* **What to work on**:
In the records below, copy word for word everything from the line "kingdom: Plantae" down to the line "scientific name: Calamagrostis", including both of those lines.

**** Data shown ****

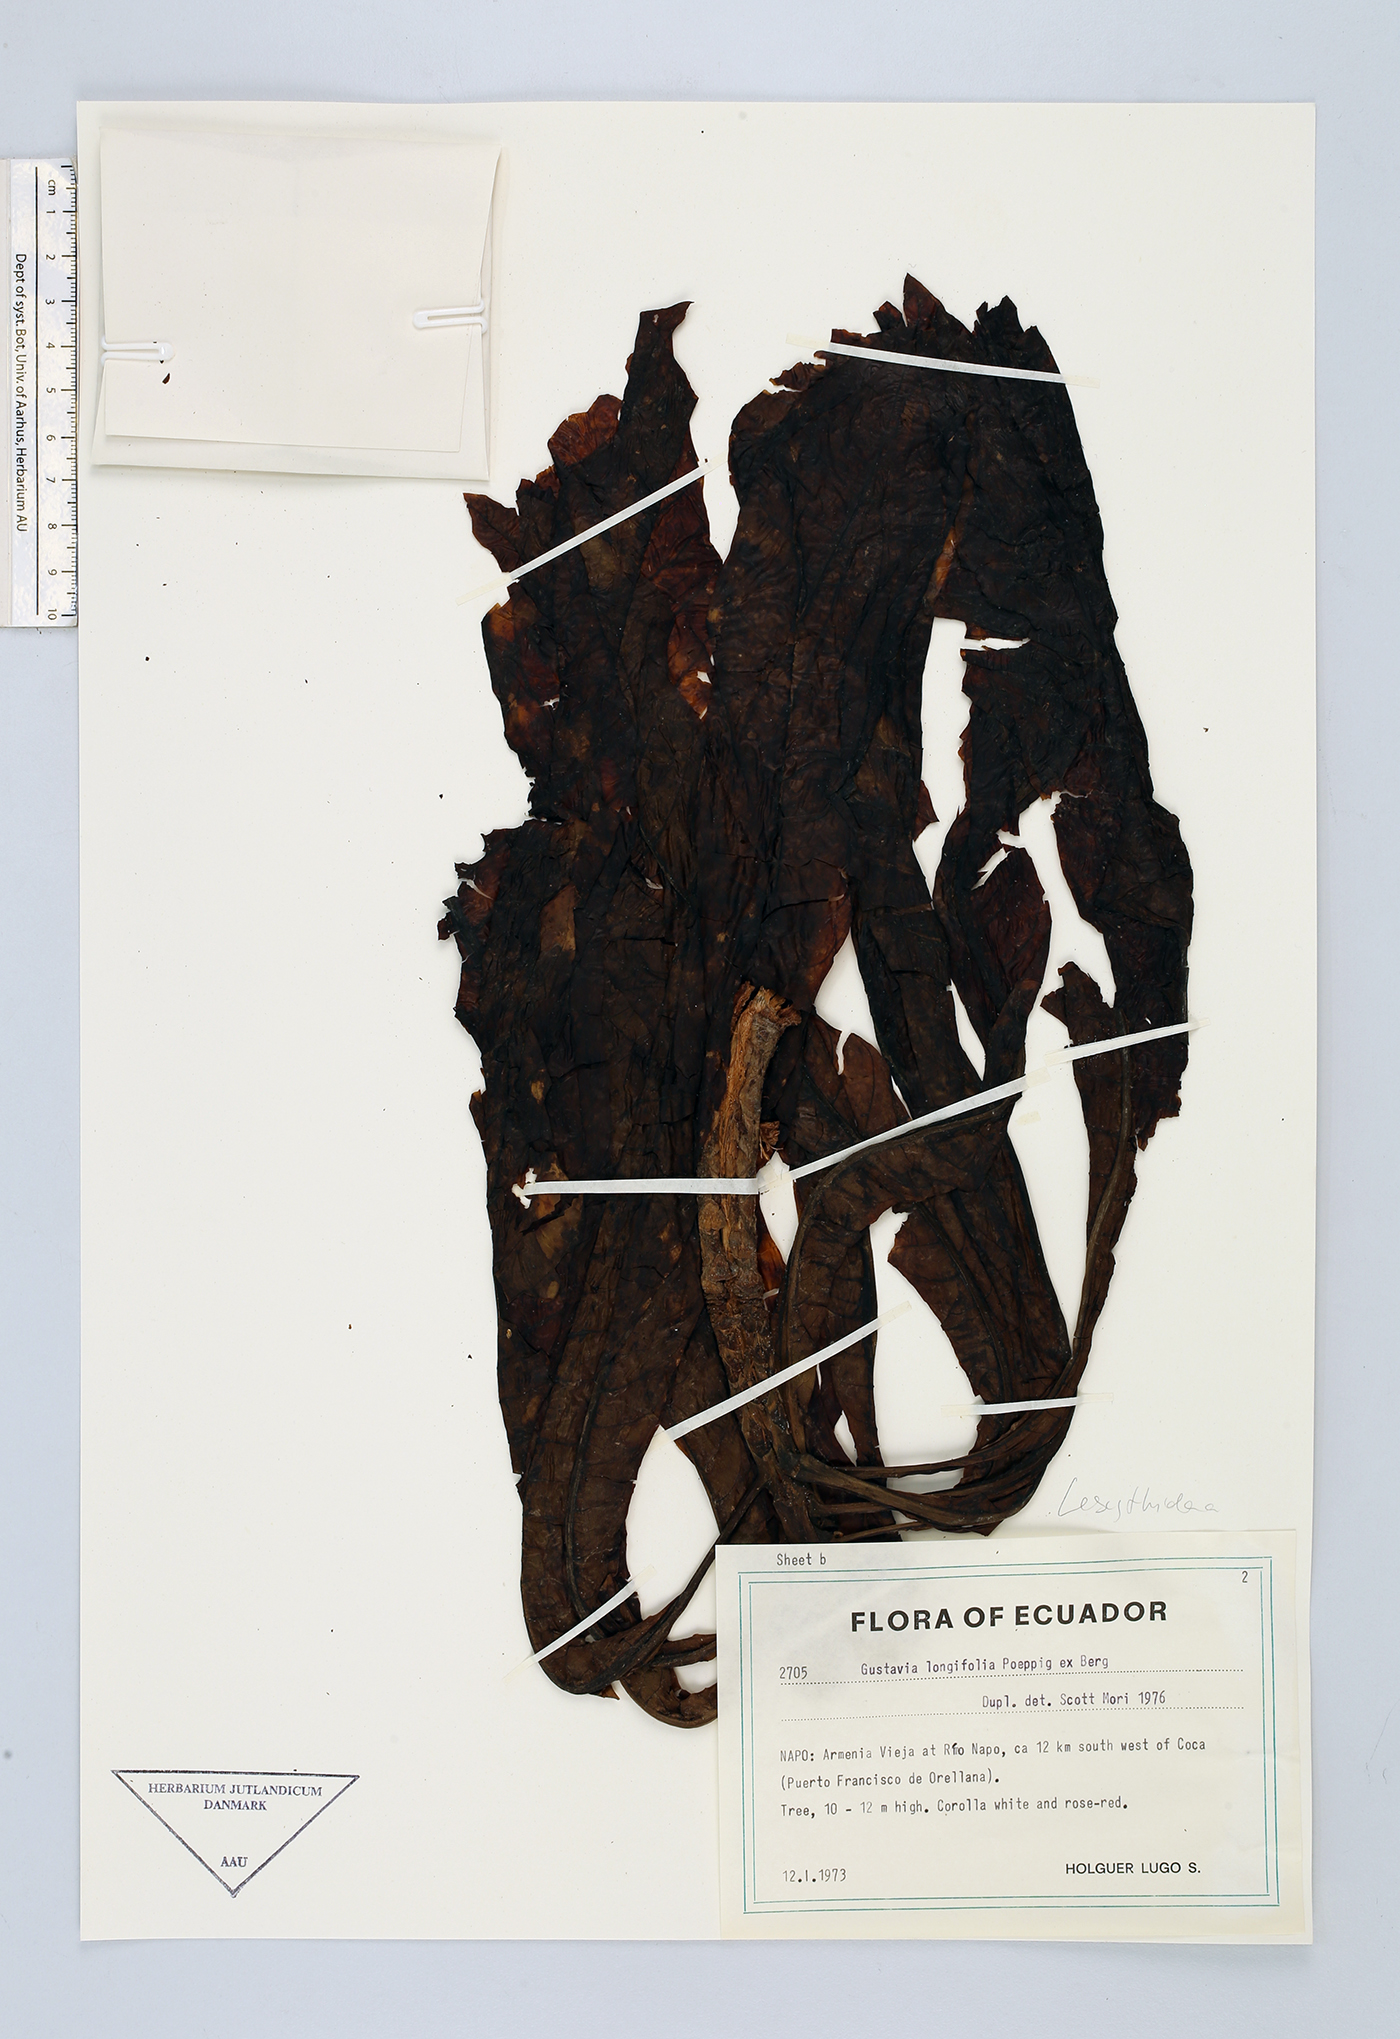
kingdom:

****
**** Data shown ****

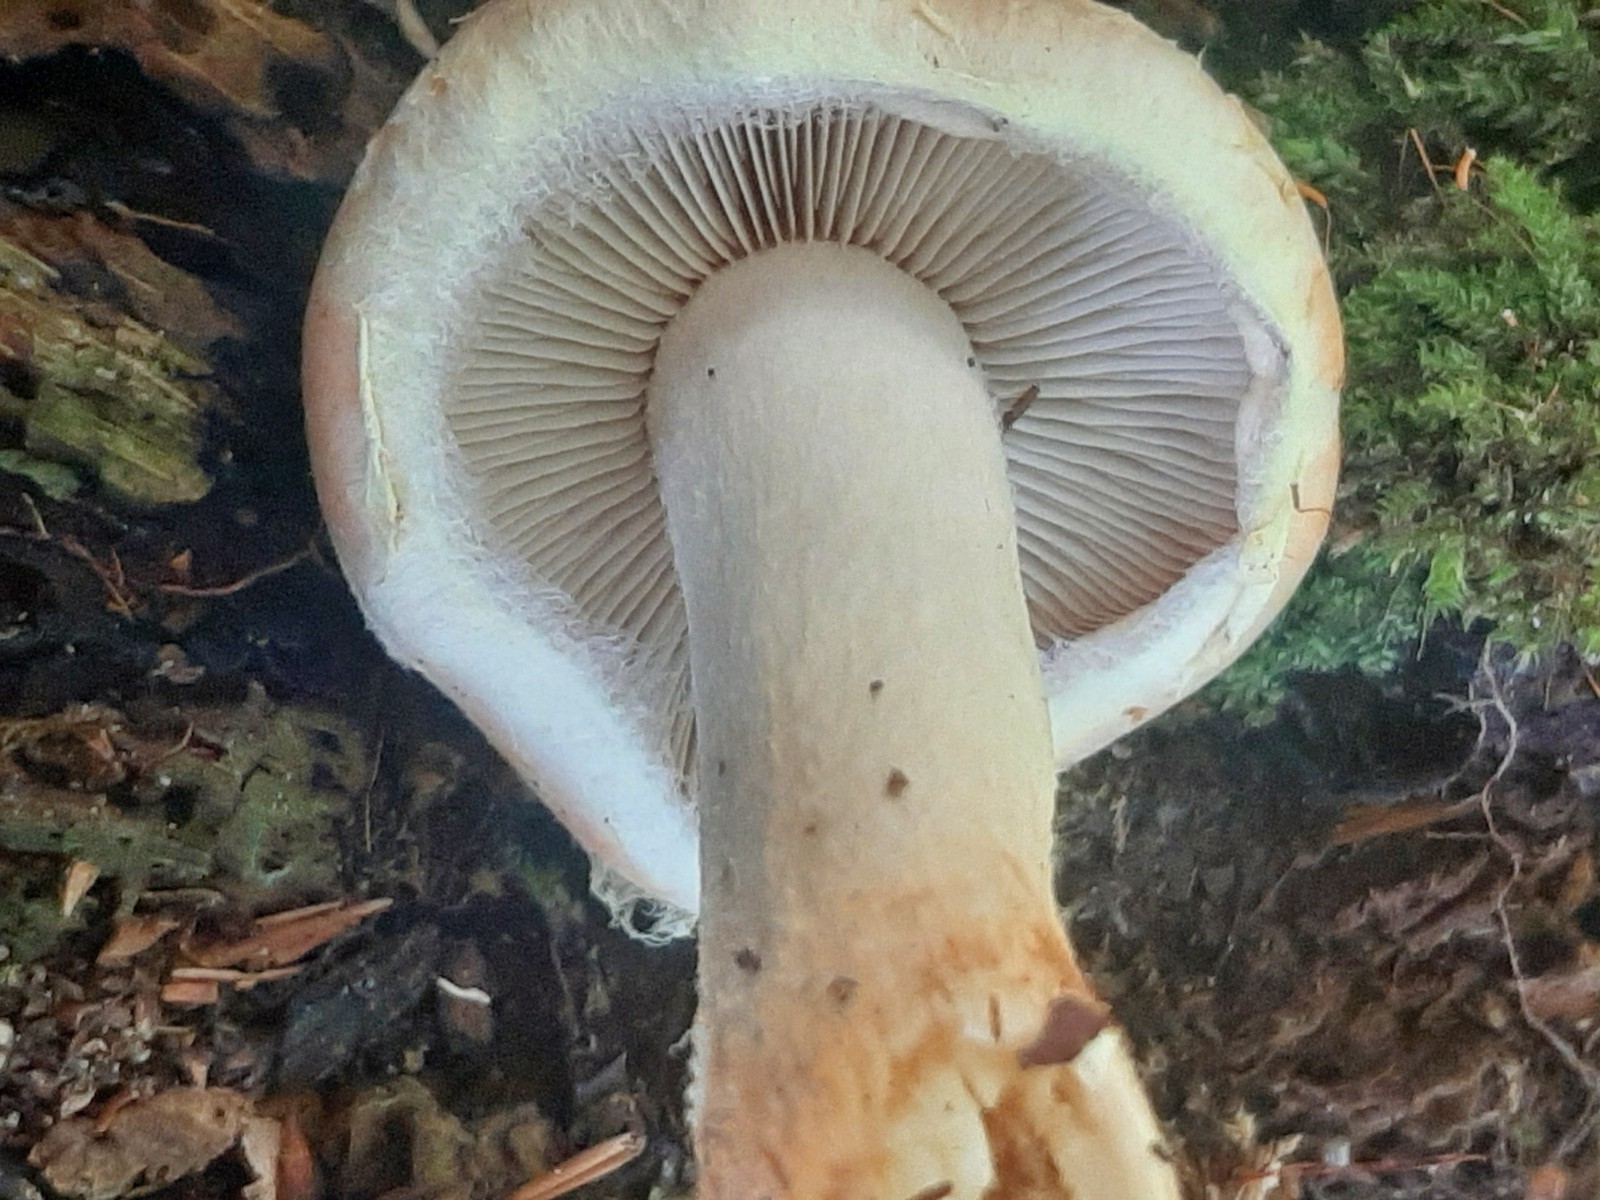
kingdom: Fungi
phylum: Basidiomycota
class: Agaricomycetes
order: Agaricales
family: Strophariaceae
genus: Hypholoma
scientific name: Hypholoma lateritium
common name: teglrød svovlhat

****
**** Data shown ****

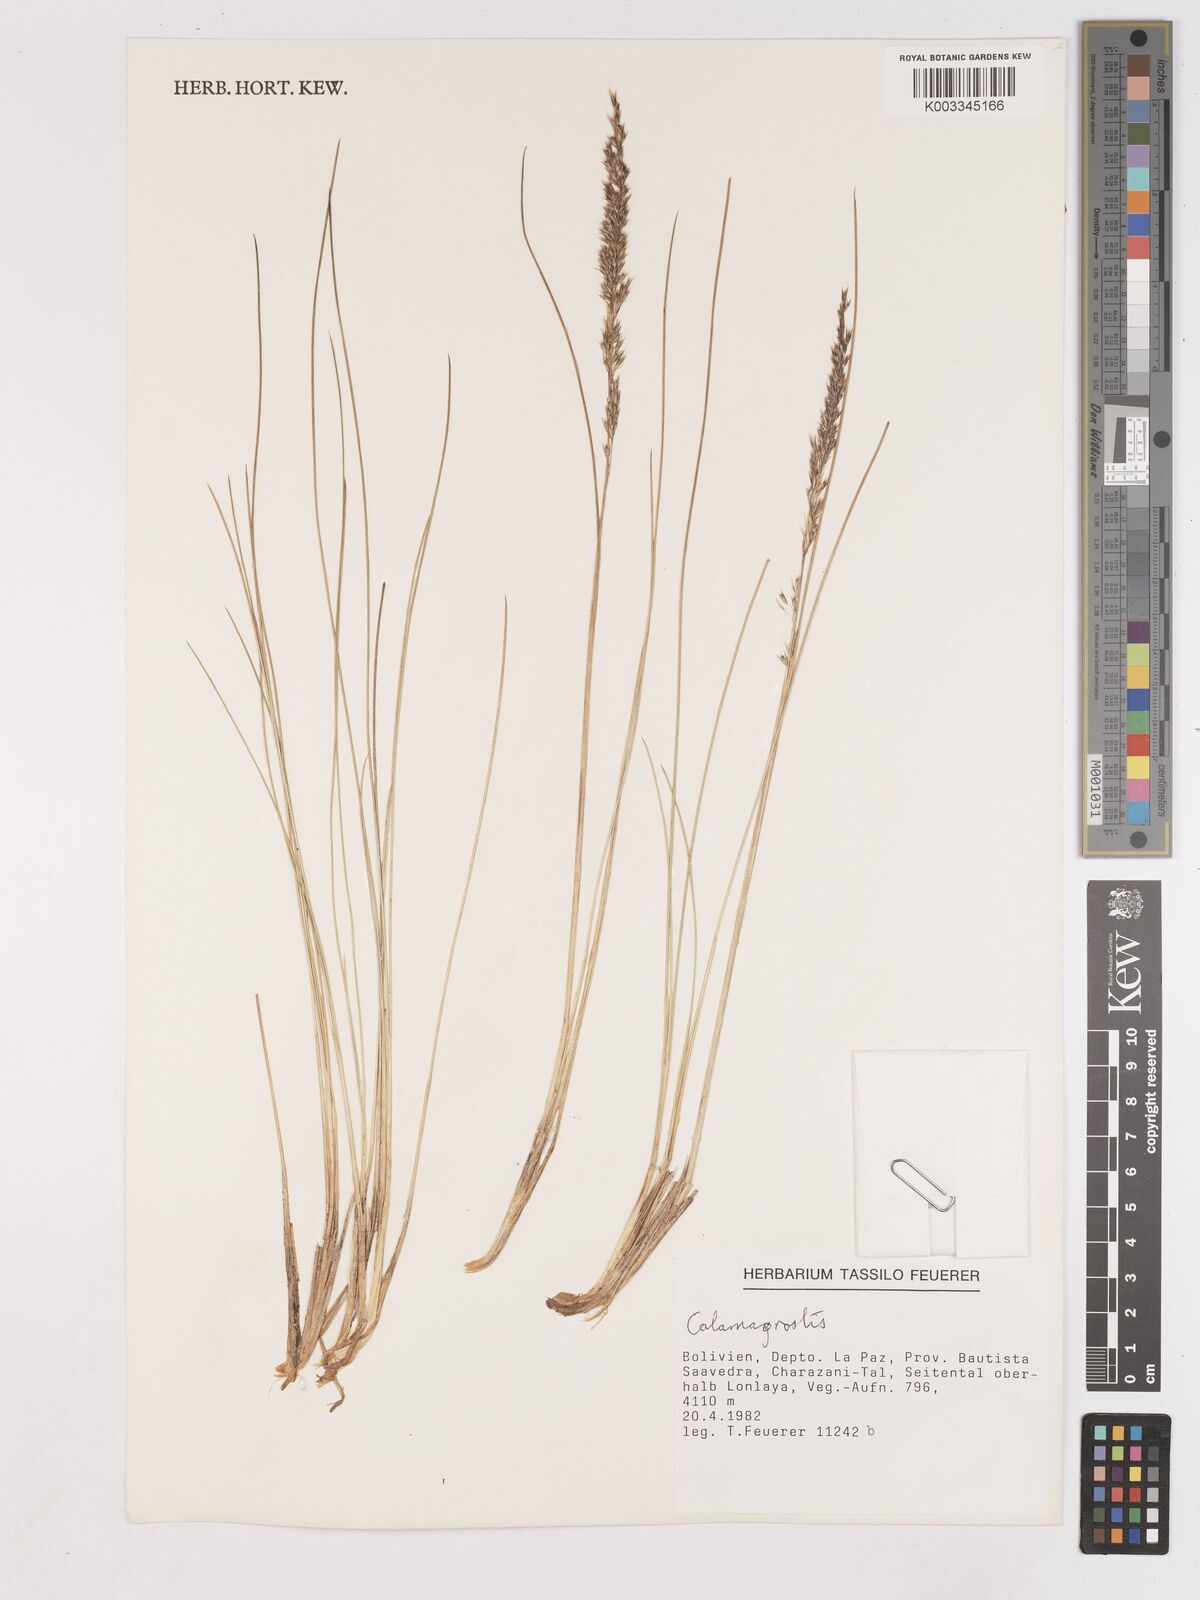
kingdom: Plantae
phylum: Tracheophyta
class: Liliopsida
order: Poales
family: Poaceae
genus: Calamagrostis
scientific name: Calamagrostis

****

* **Answer for this exercise**:
kingdom: Plantae
phylum: Tracheophyta
class: Liliopsida
order: Poales
family: Poaceae
genus: Calamagrostis
scientific name: Calamagrostis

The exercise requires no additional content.